**Aim of the exercise**
Copy out the whole listing exactly as given. Skip the pictures.

**Data provided**

....

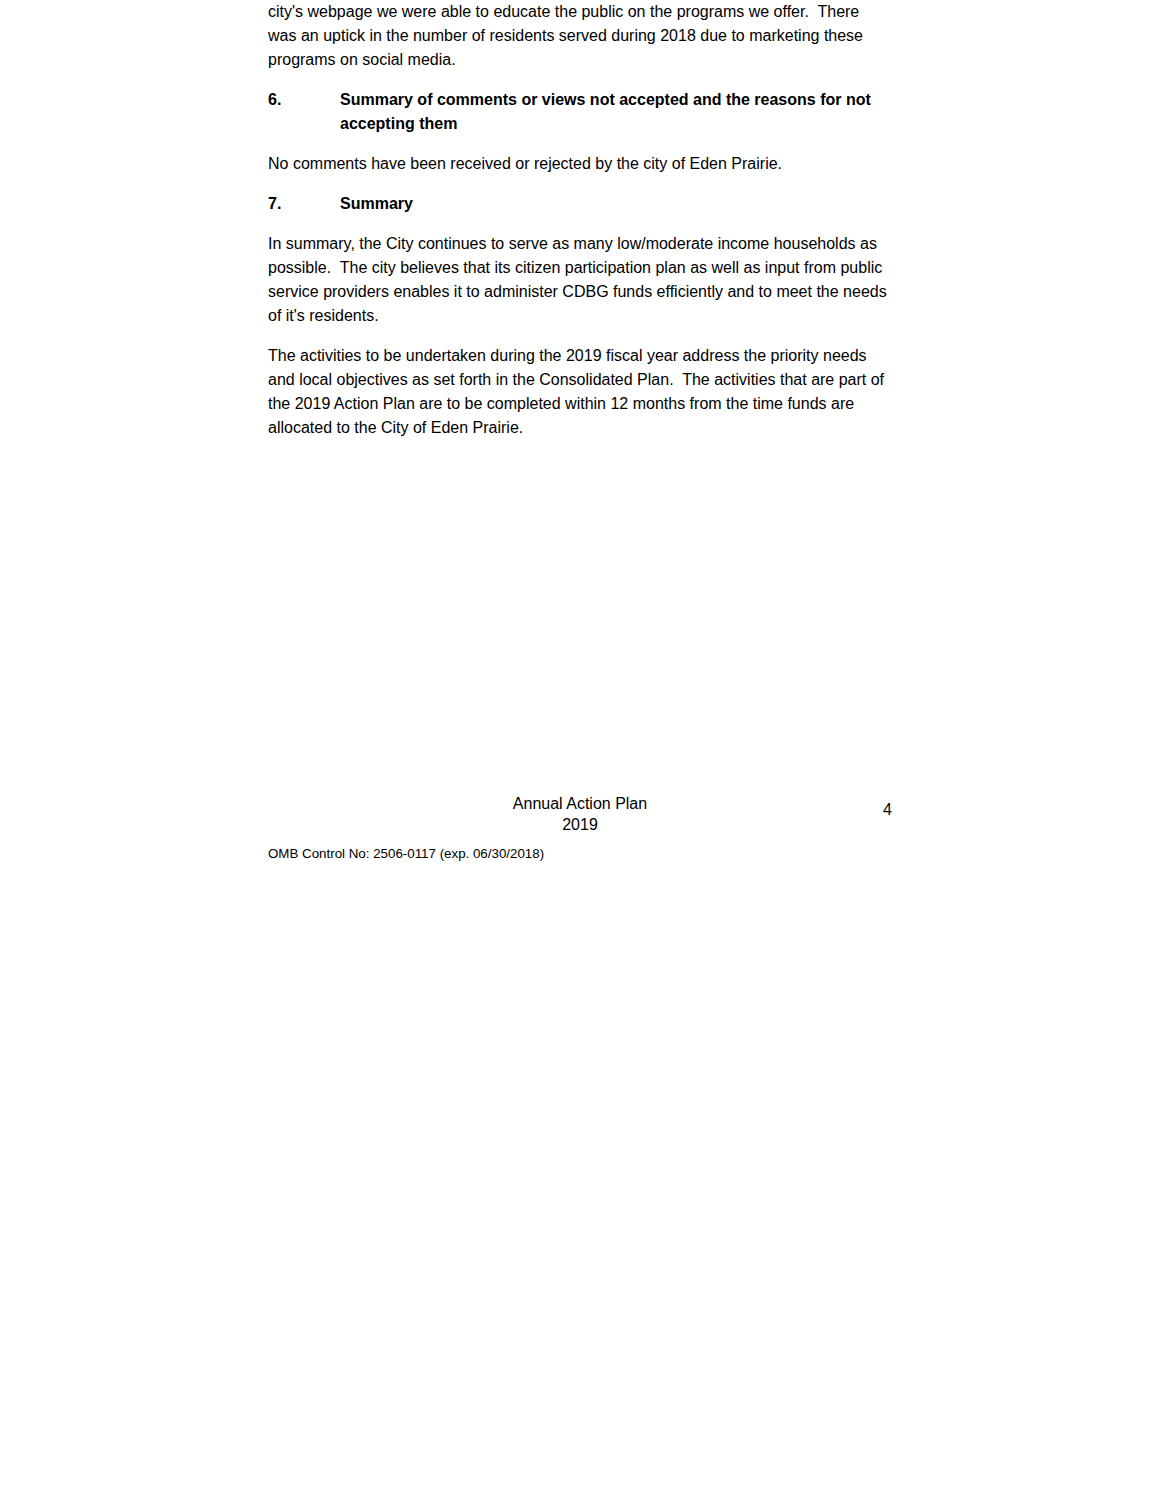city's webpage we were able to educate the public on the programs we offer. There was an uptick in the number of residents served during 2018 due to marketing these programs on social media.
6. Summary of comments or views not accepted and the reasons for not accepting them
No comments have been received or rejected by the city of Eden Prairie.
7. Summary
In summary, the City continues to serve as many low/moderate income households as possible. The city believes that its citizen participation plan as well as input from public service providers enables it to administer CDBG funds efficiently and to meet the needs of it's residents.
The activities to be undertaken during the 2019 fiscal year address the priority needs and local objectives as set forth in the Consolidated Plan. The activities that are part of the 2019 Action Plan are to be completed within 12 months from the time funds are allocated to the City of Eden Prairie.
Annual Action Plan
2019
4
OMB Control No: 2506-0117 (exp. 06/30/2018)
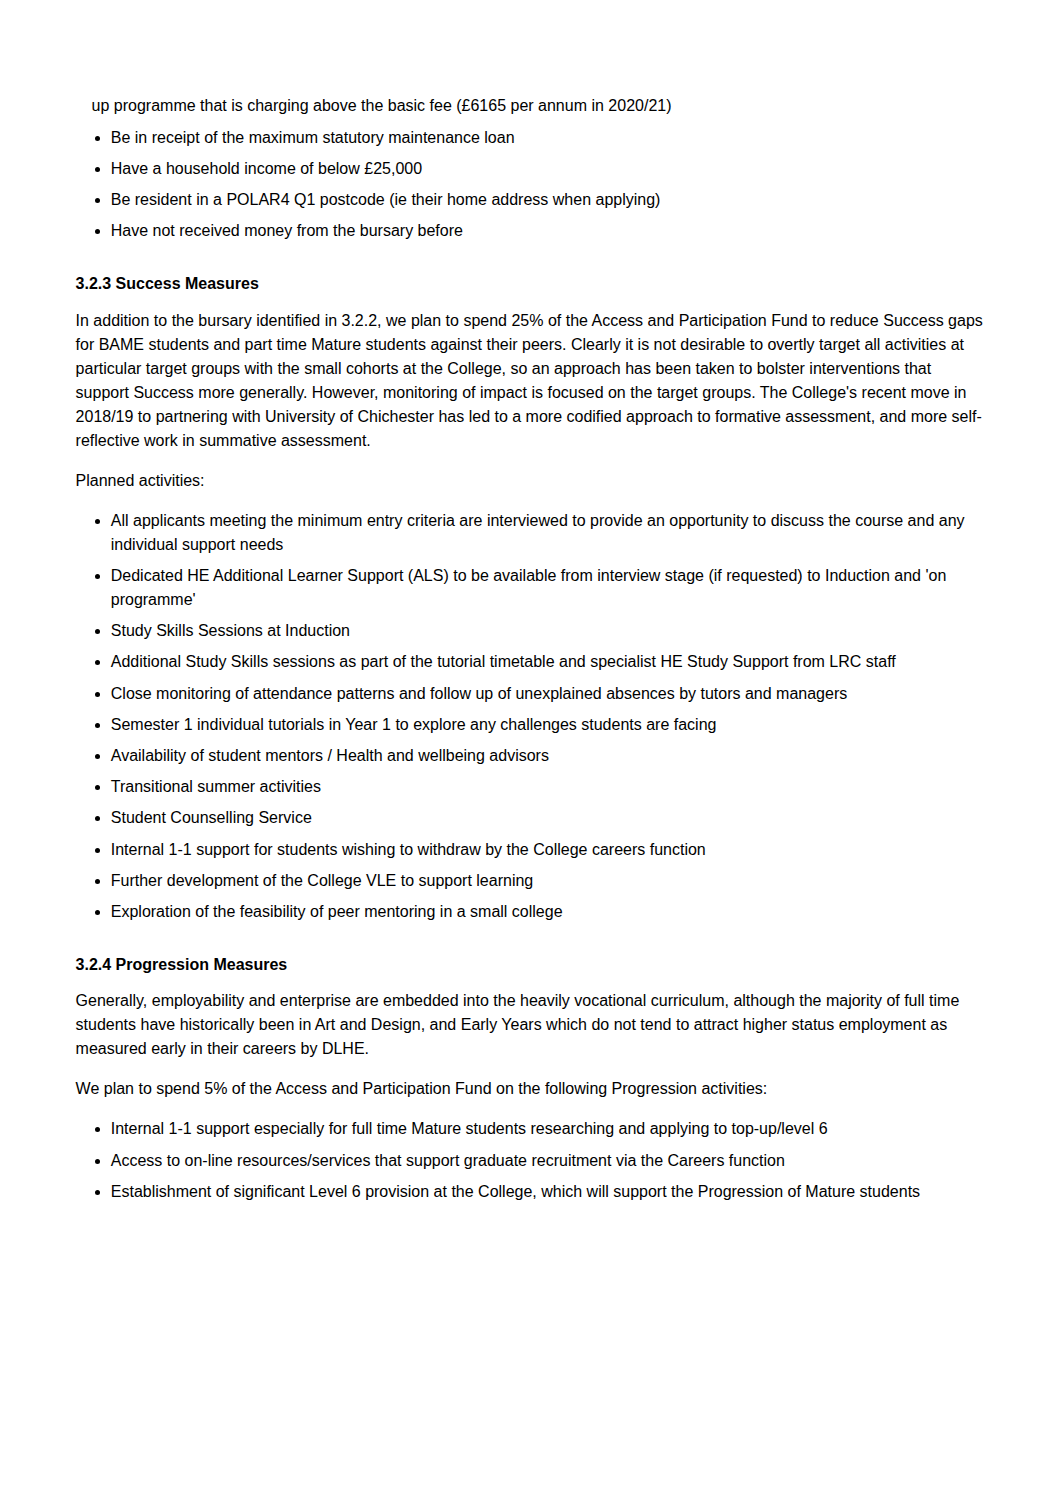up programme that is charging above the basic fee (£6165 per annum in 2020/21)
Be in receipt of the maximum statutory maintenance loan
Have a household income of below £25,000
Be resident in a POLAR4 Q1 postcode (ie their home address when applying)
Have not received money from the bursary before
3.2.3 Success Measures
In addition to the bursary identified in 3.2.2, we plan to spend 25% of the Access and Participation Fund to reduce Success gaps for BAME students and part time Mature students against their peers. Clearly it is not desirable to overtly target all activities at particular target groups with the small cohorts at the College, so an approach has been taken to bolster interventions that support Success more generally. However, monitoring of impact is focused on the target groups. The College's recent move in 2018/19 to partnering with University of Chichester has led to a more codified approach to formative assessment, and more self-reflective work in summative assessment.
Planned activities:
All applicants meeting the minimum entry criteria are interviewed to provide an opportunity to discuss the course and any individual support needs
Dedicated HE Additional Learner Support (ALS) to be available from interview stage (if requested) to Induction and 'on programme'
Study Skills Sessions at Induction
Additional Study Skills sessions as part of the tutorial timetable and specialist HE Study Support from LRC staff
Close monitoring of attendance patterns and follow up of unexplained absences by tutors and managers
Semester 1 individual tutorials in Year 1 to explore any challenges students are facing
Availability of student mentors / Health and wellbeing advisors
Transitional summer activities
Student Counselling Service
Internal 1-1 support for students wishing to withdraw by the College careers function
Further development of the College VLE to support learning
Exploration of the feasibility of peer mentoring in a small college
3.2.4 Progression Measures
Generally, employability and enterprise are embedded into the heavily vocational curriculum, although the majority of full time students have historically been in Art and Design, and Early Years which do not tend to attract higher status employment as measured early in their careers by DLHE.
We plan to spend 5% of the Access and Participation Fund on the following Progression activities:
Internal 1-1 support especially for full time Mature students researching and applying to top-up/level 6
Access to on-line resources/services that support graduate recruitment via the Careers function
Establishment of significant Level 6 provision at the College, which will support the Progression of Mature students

....

**Response box**
city's webpage we were able to educate the public on the programs we offer. There was an uptick in the number of residents served during 2018 due to marketing these programs on social media.
6. Summary of comments or views not accepted and the reasons for not accepting them
No comments have been received or rejected by the city of Eden Prairie.
7. Summary
In summary, the City continues to serve as many low/moderate income households as possible. The city believes that its citizen participation plan as well as input from public service providers enables it to administer CDBG funds efficiently and to meet the needs of it's residents.
The activities to be undertaken during the 2019 fiscal year address the priority needs and local objectives as set forth in the Consolidated Plan. The activities that are part of the 2019 Action Plan are to be completed within 12 months from the time funds are allocated to the City of Eden Prairie.
Annual Action Plan
2019
4
OMB Control No: 2506-0117 (exp. 06/30/2018)
up programme that is charging above the basic fee (£6165 per annum in 2020/21)
Be in receipt of the maximum statutory maintenance loan
Have a household income of below £25,000
Be resident in a POLAR4 Q1 postcode (ie their home address when applying)
Have not received money from the bursary before
3.2.3 Success Measures
In addition to the bursary identified in 3.2.2, we plan to spend 25% of the Access and Participation Fund to reduce Success gaps for BAME students and part time Mature students against their peers. Clearly it is not desirable to overtly target all activities at particular target groups with the small cohorts at the College, so an approach has been taken to bolster interventions that support Success more generally. However, monitoring of impact is focused on the target groups. The College's recent move in 2018/19 to partnering with University of Chichester has led to a more codified approach to formative assessment, and more self-reflective work in summative assessment.
Planned activities:
All applicants meeting the minimum entry criteria are interviewed to provide an opportunity to discuss the course and any individual support needs
Dedicated HE Additional Learner Support (ALS) to be available from interview stage (if requested) to Induction and 'on programme'
Study Skills Sessions at Induction
Additional Study Skills sessions as part of the tutorial timetable and specialist HE Study Support from LRC staff
Close monitoring of attendance patterns and follow up of unexplained absences by tutors and managers
Semester 1 individual tutorials in Year 1 to explore any challenges students are facing
Availability of student mentors / Health and wellbeing advisors
Transitional summer activities
Student Counselling Service
Internal 1-1 support for students wishing to withdraw by the College careers function
Further development of the College VLE to support learning
Exploration of the feasibility of peer mentoring in a small college
3.2.4 Progression Measures
Generally, employability and enterprise are embedded into the heavily vocational curriculum, although the majority of full time students have historically been in Art and Design, and Early Years which do not tend to attract higher status employment as measured early in their careers by DLHE.
We plan to spend 5% of the Access and Participation Fund on the following Progression activities:
Internal 1-1 support especially for full time Mature students researching and applying to top-up/level 6
Access to on-line resources/services that support graduate recruitment via the Careers function
Establishment of significant Level 6 provision at the College, which will support the Progression of Mature students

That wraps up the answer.